Image: Shutterstock/Nicolas Maderna

It can be hard to turn off the TV at night in the middle of a good binge watch. A show so captivating, bedtimes slip right past and before you know it, you’re counting the hours of sleep you’ll get before your morning alarm goes off on one hand.

The good news here is that you’re not alone. As our survey of 1,142 US residents has found that the majority of people often choose to stay up past their normal bedtime if a show has them captivated.

“You get a show or a movie you’re really dying to watch, and you end up staying up late at night, so we actually compete with sleep”

Netflix CEO Reed Hastings

Survey findings:

  • 57% of people surveyed responded that they will stay up for one or two more episodes past their bedtime if they’re really enjoying a show.
  • 14% say they’ll totally ignore their normal bedtime to keep watching a great television show late into the night.
  • 29% said they stick to a strict bedtime, and they turn the TV off no matter how good the show they’re watching is.
  • There was little gap between any major age bracket or gender, with a slight increase of younger people (younger than 35) being willing to sacrifice sleep for watching TV, but it wasn’t extreme.

It used to be so much easier to stop watching TV when network television was the norm. Your favorite show ended at 10PM. Then came DVD box sets and eventually the holy grail of binge watching: streaming services.

Now, if you start a new show on a weeknight, it’s up to you whether or not you want to sacrifice a good night’s sleep in order to watch an entire season. With services like Netflix and Hulu autoplaying the next episode as well, sometimes it feels like the streaming service makes that choice for us.

Netflix CEO Reed Hastings said back in 2017 that one of the service’s biggest competitors is sleep.

“You get a show or a movie you’re really dying to watch, and you end up staying up late at night, so we actually compete with sleep,” the CEO said.

Replacing a good night’s sleep for television or other distractions has become more common in the past several months, as during the COVID-19 pandemic people have tended to stay at home more, and many people report experiencing low level forms of insomnia or other sleep-related issues.

While a good night sleep should be prioritized over most other activities right before bed, there is also an argument to be made about the importance of unwinding before trying to fall asleep. An easy-to-watch show or movie isn’t the worst idea when it comes to shutting the brain off before bed time.

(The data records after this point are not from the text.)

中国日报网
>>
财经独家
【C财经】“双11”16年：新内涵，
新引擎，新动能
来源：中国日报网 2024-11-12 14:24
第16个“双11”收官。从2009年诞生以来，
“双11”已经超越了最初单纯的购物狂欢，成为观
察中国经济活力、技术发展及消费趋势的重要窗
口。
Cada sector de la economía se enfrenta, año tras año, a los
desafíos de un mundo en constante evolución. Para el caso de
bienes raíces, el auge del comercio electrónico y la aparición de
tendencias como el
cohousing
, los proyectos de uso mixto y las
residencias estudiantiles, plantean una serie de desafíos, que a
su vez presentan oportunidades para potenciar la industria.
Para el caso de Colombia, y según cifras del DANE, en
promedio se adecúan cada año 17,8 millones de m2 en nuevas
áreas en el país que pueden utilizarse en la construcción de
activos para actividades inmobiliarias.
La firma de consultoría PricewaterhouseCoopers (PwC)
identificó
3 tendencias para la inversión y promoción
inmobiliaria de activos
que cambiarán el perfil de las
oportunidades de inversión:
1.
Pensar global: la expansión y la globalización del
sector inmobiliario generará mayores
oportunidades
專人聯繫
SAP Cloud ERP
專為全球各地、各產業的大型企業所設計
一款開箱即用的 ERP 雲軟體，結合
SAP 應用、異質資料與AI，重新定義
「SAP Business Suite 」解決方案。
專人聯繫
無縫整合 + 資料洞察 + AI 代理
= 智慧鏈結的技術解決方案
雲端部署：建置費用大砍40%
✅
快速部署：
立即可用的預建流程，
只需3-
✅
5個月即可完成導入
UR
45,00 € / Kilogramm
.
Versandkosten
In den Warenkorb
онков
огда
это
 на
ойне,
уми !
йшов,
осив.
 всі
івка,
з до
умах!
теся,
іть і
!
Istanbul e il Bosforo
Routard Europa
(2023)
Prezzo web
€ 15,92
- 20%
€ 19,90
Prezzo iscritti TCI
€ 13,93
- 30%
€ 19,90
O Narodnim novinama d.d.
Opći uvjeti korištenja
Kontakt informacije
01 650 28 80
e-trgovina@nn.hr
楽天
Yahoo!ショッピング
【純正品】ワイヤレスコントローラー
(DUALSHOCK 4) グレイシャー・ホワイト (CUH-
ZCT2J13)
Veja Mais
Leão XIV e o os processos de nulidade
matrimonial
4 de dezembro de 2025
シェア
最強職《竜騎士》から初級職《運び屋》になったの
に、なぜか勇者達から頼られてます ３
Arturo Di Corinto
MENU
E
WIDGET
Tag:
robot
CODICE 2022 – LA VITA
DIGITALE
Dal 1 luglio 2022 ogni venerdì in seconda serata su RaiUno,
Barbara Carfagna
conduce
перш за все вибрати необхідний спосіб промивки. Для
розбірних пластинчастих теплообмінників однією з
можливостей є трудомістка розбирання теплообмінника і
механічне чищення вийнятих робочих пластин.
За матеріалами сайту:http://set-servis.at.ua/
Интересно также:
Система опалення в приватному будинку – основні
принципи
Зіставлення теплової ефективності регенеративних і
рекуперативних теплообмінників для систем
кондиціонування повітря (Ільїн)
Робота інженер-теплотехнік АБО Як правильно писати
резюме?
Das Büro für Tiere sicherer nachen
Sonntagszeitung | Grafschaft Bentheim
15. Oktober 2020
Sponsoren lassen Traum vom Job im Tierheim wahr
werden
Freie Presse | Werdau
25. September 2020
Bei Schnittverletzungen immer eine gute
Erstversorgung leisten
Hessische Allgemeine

Television can be relaxing, and a good way to unwind before bed. That being said, a high-stress suspense series might keep the brain more active, prolonging the amount of time it might take to fall asleep, and unfortunately those tend to be the most bingeable types of TV shows.

Survey methodology:

  • 1,142 US residents surveyed online anonymously.
  • 51.9% female, 48.1% male.
  • Age demographic splits in 10 year brackets, with between 12-19% of survey respondents being from each bracket.
  • Survey conducted the week of August 10th-15th.